━━ Dokumentauszug

Der Ausweg aus dem Dilemma war das Vorgehen aus Josef.95 Beitrag. 

Ich hab im make.conf aus dem bindist ein -bindist gemacht und dann ein update, damit alle Pakete die davon betroffen sind neu gebaut werden.

Dann hab ich die usechanges aus dem qt-creater übernonnen und dann wieder ein update gemacht und anschließend ließ sich der qt-creator installieren.

Um auf die Frage einzugehen, ob das bindist gewollt ist....

äää ich bin neu bei gentoo und das flag war per default schon dabei und hab das somit nicht geändert (hatte keine Ahnung von USE flags (habe immer noch recht wenig Ahnung))  :Embarassed: 

villeicht sollte man das aus dem default file herausnehmen wenn das öfters Probleme bereitet...

━━━━

**Aufgabe 1**
Filtere aus der folgenden Auflistung jede Zeile heraus, in der die Zeichenfolge „Futsal“ vorkommt, und gib diese Zeilen wieder.

━━ Bereitgestellte Angaben

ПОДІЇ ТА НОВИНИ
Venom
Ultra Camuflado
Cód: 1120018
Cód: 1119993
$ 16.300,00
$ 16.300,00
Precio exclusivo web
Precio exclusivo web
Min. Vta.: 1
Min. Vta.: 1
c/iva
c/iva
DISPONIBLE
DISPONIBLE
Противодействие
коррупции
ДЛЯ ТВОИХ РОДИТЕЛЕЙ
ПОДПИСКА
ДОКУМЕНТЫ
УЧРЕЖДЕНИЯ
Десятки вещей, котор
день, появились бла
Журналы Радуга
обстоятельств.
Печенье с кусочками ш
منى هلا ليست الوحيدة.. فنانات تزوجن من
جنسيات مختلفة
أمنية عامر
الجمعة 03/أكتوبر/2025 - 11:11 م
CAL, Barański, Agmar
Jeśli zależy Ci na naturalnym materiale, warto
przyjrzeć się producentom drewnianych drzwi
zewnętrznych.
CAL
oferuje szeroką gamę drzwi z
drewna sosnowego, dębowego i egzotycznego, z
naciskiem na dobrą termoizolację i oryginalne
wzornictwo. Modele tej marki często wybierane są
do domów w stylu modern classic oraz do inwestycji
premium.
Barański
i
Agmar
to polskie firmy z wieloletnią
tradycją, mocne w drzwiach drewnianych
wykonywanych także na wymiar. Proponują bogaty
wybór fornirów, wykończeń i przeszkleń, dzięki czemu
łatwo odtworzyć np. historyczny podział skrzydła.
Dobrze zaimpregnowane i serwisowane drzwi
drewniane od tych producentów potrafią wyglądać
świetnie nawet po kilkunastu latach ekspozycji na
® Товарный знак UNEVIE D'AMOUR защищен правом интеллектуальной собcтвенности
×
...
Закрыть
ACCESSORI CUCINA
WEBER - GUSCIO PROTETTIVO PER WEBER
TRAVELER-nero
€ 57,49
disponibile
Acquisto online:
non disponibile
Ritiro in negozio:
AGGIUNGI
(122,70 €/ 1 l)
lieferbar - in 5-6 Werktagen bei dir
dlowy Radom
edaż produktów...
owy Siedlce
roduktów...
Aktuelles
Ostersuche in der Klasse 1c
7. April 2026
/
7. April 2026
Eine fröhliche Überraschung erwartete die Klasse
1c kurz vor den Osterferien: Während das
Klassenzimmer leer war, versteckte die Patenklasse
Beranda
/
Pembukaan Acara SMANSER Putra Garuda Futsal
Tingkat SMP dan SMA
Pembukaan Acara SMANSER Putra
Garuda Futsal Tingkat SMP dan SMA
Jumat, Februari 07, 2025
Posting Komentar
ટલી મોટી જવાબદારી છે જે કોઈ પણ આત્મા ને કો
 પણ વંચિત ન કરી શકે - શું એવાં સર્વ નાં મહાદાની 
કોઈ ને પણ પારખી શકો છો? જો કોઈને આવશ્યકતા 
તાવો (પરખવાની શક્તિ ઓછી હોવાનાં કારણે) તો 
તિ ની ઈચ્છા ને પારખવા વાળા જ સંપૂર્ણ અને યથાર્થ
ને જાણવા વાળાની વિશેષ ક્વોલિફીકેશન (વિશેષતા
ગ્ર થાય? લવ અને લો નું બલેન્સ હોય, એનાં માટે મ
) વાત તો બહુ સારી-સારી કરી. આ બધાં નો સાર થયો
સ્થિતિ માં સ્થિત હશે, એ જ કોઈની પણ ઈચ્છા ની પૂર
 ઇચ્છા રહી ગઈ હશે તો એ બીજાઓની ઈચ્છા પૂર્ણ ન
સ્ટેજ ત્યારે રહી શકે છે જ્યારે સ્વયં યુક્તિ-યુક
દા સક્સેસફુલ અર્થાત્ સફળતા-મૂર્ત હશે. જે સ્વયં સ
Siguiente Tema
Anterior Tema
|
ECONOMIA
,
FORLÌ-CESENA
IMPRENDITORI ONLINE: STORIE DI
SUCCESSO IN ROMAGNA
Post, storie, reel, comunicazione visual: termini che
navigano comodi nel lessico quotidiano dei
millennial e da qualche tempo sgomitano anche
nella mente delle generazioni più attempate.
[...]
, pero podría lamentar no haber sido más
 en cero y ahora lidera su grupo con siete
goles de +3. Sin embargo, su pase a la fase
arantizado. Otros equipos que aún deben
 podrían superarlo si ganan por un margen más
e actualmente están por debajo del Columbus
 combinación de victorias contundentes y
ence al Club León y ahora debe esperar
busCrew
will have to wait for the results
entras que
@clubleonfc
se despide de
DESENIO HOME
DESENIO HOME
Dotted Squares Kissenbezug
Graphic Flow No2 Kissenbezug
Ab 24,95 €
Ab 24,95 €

━━━━

**Aufgabe 2**
Führe den Forenbeitrag über das bindist-Flag unter Gentoo weiter, und zwar im Anschluss an seinen letzten Satz.

**Antwort 1**
Pembukaan Acara SMANSER Putra Garuda Futsal
Garuda Futsal Tingkat SMP dan SMA

**Antwort 2**
Jedenfalls großen Dank mit Verneigung an Josef.95 für die extrem verständliche Hilfe  :Very Happy: 

PS: Wie kann ich das Thema als gelöst markieren?

----------

## LuxJux

 *xilinx wrote:*   

> PS: Wie kann ich das Thema als gelöst markieren?

 

In deinem ersten Beitrag <edit> anklicken und dann den Titel editieren.

Alternativ könntest du <report> anklicken und einen Moderator bittten das Thema zu ändern, sollte

der erste Vorschlag nicht funktionieren.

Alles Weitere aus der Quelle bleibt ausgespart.